Labor Market Conditions
- The California unemployment rate dropped to 8.7 percent in September and stayed at that level in October. This was down 0.2 percentage point from the August level of 8.9 percent. In comparison, the U.S. unemployment rate in October rose by 0.1 percentage point to 7.3 percent as a result of the federal shutdown. The size of the shutdown effect for California is unclear. Although federal workers were supposed to be classified as unemployed, there was some inconsistency in how their status was recorded. Given the 241,500 federal workers in California in October 2013, the fact that the unemployment rate did not rise in October is positive.
- California lost 2,900 non-farm payroll jobs in September, but gained 39,800 in October. The September loss broke a streak of 26 months of job gains. The loss was due partly to large and anomalous losses in educational services (10,600), which may be due to seasonal adjustment factors, as the sector gained 4,800 in August and 9,600 in October. Absent this, overall jobs would have risen. The October gains were widespread, with only manufacturing and financial services losing jobs. Retail gained 13,600 jobs, perhaps reflecting an early start in the holiday season.
- Residential construction permits rebounded in October, after slowing in September. Total residential permits were issued at a seasonally adjusted annual rate of 86,149 units in October. Multifamily permits continue to make up a significant share of the total. During the first ten months of 2013, residential permits were up 44.2 percent from the same months of 2012.
- A drop in office and industrial construction led to a modest decline in nonresidential building permits in October. During the first ten months of 2013 nonresidential permits were up 83.3 percent from the same months of 2012.
- Sales of existing homes declined for the third straight month in October to a seasonally adjusted annualized rate of 401,170 units, down 2.7 percent from September and down 11.1 percent from October 2012—the biggest year-over-year drop since May 2011. The median price of existing, single-family detached homes sold in October fell slightly to $427,290; however, this represents a 25.3percent increase from a year earlier, marking the 16th consecutive month of double-digit annual gains.
Monthly Cash Report
Preliminary General Fund agency cash for November was $121 million above the 2013-14 Budget Act forecast of $5.341 billion.
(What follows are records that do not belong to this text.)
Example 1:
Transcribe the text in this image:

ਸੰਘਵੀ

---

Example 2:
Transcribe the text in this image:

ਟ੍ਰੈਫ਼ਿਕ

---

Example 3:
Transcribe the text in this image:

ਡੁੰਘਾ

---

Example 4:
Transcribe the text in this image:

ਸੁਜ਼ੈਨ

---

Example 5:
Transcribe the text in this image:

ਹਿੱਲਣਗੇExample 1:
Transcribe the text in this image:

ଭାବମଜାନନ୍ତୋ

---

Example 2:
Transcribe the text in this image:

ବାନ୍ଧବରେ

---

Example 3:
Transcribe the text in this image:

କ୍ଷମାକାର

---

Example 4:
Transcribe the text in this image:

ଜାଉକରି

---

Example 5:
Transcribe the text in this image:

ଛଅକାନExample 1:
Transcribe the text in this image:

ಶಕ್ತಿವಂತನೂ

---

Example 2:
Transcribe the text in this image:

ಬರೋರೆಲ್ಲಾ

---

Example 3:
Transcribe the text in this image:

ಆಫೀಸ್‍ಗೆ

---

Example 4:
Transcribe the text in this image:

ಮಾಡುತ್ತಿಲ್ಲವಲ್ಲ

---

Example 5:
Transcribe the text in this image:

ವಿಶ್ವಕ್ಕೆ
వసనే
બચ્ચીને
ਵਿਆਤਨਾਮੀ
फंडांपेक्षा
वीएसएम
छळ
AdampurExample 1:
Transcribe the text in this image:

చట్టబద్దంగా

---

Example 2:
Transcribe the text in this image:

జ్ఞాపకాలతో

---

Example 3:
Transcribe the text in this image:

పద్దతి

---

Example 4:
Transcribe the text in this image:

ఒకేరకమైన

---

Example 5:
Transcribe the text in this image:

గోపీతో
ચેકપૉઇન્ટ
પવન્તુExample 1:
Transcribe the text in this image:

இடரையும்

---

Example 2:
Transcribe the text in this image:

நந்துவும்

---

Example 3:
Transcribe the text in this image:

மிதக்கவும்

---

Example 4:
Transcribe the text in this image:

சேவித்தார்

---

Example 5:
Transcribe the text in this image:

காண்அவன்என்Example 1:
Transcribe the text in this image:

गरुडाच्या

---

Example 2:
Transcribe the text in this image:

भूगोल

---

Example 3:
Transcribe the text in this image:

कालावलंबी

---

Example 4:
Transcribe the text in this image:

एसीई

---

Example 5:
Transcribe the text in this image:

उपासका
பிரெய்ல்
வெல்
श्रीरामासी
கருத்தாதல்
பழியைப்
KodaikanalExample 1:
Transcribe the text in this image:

Year-to-date revenues are $627 million above the expected $31.456 billion.
- Personal income tax revenues to the General Fund were $15 million below the month’s forecast of $3.081 billion. Withholding receipts were $274 million above the estimate of $3.055 billion. Other receipts were at the projected level of $463 million. Refunds issued in November were $289 million above the anticipated $381 million. Proposition 63 requires that 1.76 percent of total monthly personal income tax collections be transferred to the Mental Health Services Fund (MHSF). The amount transferred to the MHSF in November was at the estimate of $55 million. Year-to-date General Fund income tax revenues are $665 million above estimate.
- Sales and use tax receipts were $13 million below the month’s forecast of $1.805 billion. November cash includes a portion of the final payment for third quarter sales, as well as the first prepayment for fourth quarter sales. Year-to-date, the sales tax cash is $13 million below forecast.
- Corporation tax revenues were $6 million below the month’s estimate of -$76 million. Prepayments were $6 million above the forecast of $72 million and other payments were $14 million lower than the $99 million that was anticipated. Total refunds for the month were $2 million lower than the estimate of $247 million. Year-to-date revenues are $134 million below estimate.
- Insurance tax revenues were $100 million above the month’s estimate of $313 million. Since fourth quarter insurance prepayments were due December 1, and some payments are received a day or two prior to the due date, most of the $100 million gain is likely due to timing and could be offset in December. Year-to-date insurance tax revenues are $110 million above the forecasted $876 million. Revenues from the estate, alcoholic beverage, tobacco taxes, pooled money interest, and vehicle license fee came in $2 million above the $39 million that was expected. "Other" revenues were $53 million above the month’s estimate of $179 million.